Let $f$ be a differentiable function satisfying: $$\int_0^{f(x)}f^{-1}(t)dt-\int_0^x(\cos t-f(t))dt=0$$ and $f(\pi)=0$, Considering $g(x)=f(x)\forall x\in\mathbb R_0=\mathbb R+{0}$. If $$\int_0^{\infty}(g(x))^3dx=A$$ and $$\int_0^{\infty}\frac{1-g(x)}{x^2}dx=\frac{kA}{k+1}$$ then k is?
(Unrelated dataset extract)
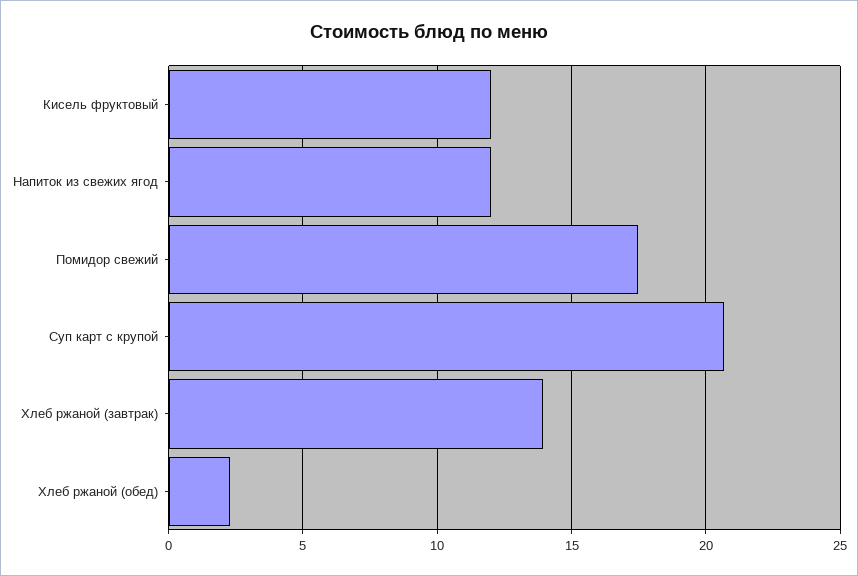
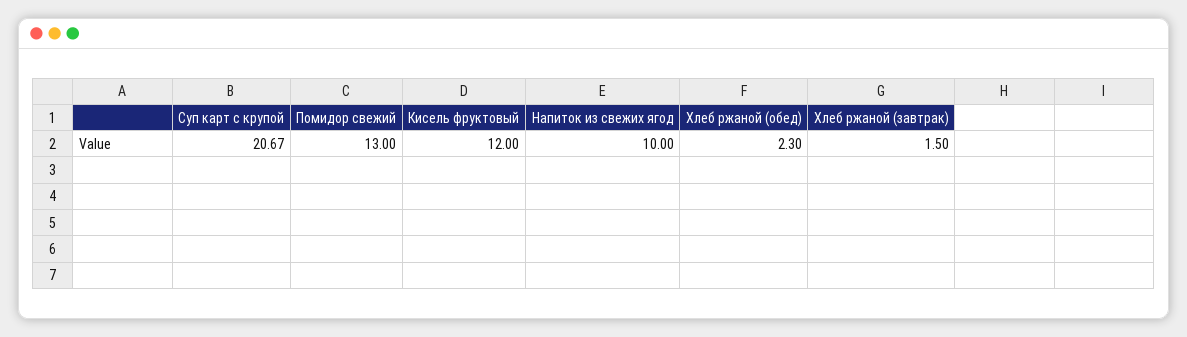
Напиток из свежих ягод: 12 -> 10
Помидор свежий: 17.5 -> 13
Хлеб ржаной (завтрак): 14 -> 1.5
First I did : $$\int_0^{f(x)}f^{-1}(t)dt-\int_0^x(\cos t-f(t))dt=0\\\int_0^{f(x)}f^{-1}(t)dt+\int_0^xf(t)dt=\int_0^x\cos tdt\\xf(x)=\sin x$$ So $f(x)=\dfrac{\sin x}x$ But how can someone calculate? $$\int_0^{\infty}\frac{\sin^3x}{x^3}dx$$ NB, limit to highschool level
We have $4\sin(x)^3=3\sin(x)-\sin(3x)$. Let $\varepsilon>0$. Then let $$4A_{\varepsilon}=3\int_{\varepsilon}^{+\infty}\frac{\sin(x)}{x^3}dx-\int_{\varepsilon}^{+\infty}\frac{\sin(3x)}{x^3}$$
We have by putting $3x=u$ in the last integral $$4A_{\varepsilon}=3\int_{\varepsilon}^{+\infty}\frac{\sin(x)}{x^3}dx-9\int_{3\varepsilon}^{+\infty}\frac{\sin(u)}{u^3}du$$ Hence $$4A_{\varepsilon}=3\int_{\varepsilon}^{+\infty}\frac{\sin(x)-x}{x^3}dx+3\int_{\varepsilon}^{+\infty}\frac{dx}{x^2}-9\int_{3\varepsilon}^{+\infty}\frac{\sin(x)-x}{x^3}-9\int_{3\varepsilon}^{+\infty}\frac{dx}{x^2}$$ and: $$4A_{\varepsilon}=-3\int_{\varepsilon}\frac{1-g(x)}{x^2}dx+9\int_{3\varepsilon}\frac{1-g(x)}{x^2}dx$$
Now if we let $\varepsilon\to 0$, we get $$4\int_0^{+\infty}(\frac{\sin(x)}{x})^3dx=6\int_{0}\frac{1-g(x)}{x^2}dx$$ and we are done.